Discrete math (mathematical induction)
Prove:1/1.5+1/5.9+1/9.13+....+1/(4n-3) (4n+1)=n/4n+1
To prove the given statement using mathematical induction, we need to show that it holds for the base case and then prove that if it holds for n, it also holds for n+1.
Base Case: n = 1
When n = 1, the expression becomes 1/1.5 = 1/4 = 1/(4*1+1) = 1/5. Hence, the base case holds.
Inductive Step:
Assume that the statement holds for some arbitrary positive integer k, i.e.,
1/1.5 + 1/5.9 + 1/9.13 + .... + 1/(4k-3)(4k+1) = k/(4k+1)

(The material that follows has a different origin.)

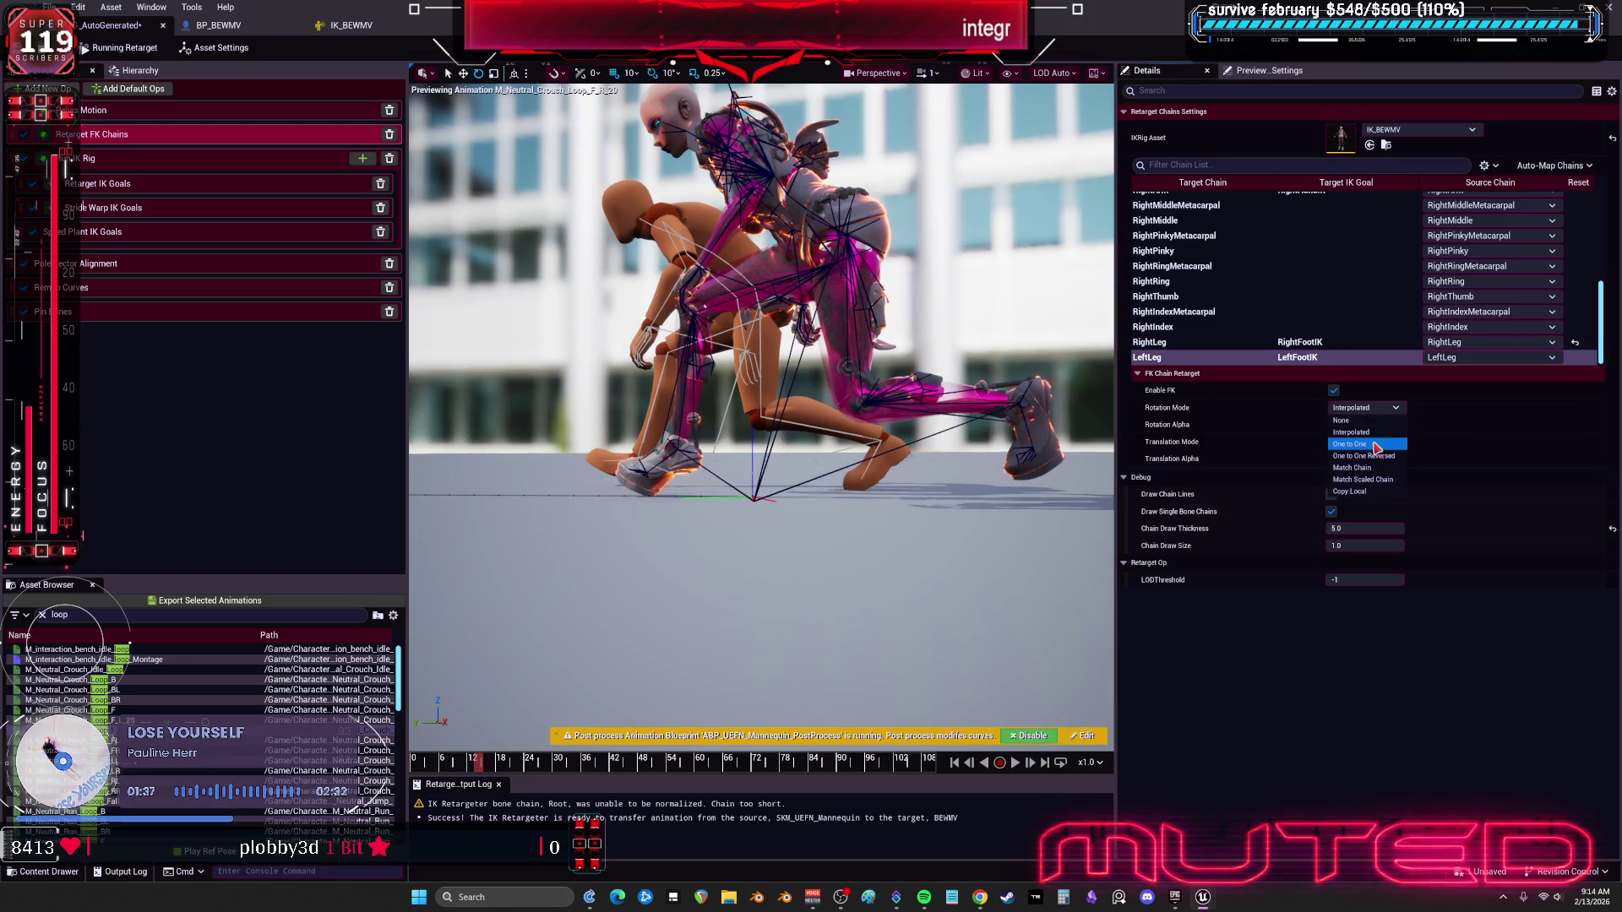
pyautogui.click(1370, 444)
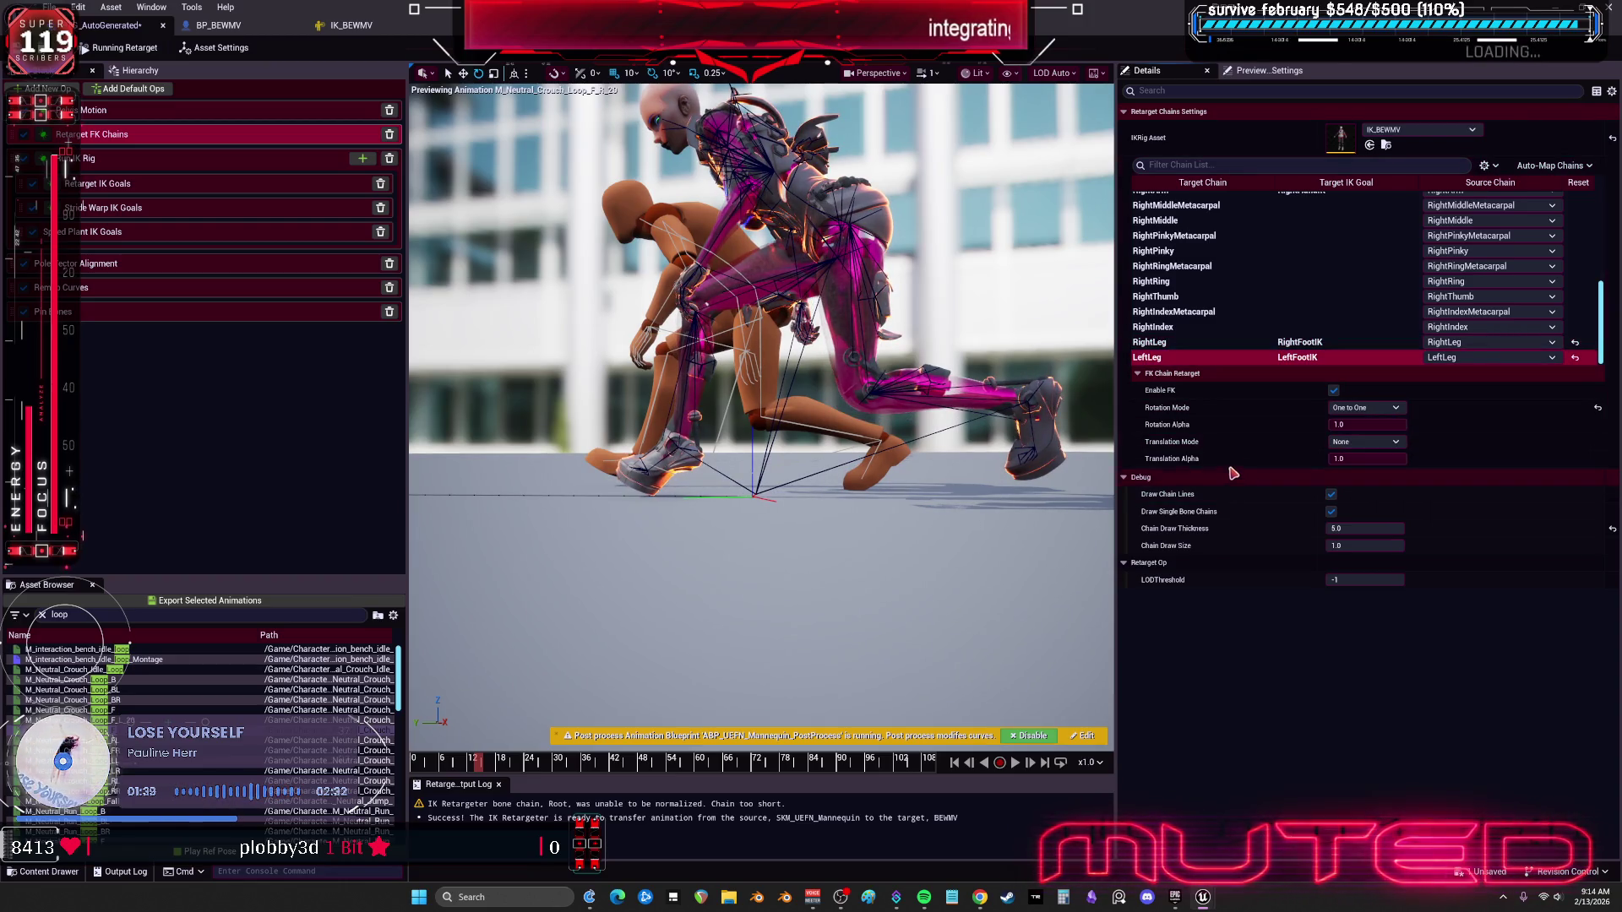
pyautogui.click(1361, 408)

Now, we need to prove that the statement also holds for k+1, i.e.,
1/1.5 + 1/5.9 + 1/9.13 + .... + 1/(4k-3)(4k+1) + 1/(4(k+1)-3)(4(k+1)+1) = (k+1)/(4(k+1)+1)
Adding the next term in the sequence:
1/1.5 + 1/5.9 + 1/9.13 + .... + 1/(4k-3)(4k+1) + 1/(4(k+1)-3)(4(k+1)+1)
= k/(4k+1) + 1/(4(k+1)-3)(4(k+1)+1)
= (k(16(k+1) + 4k - 3) + 1)/(16(k+1) + 1)
= (16k^2 + 20k + 1)/(16k + 5)
Now, we need to prove that this expression equals (k+1)/(4(k+1)+1).
Compare the two expressions to show that they are equal by simplification:
16k^2 + 20k + 1 = 4k^2 + 5k + 1
16k + 5 = 4k + 1
This shows that the statement holds for n+1 as well.
Since the base case holds and the inductive step proves that if the statement holds for n, it also holds for n+1, by the principle of mathematical induction, the original statement is proved.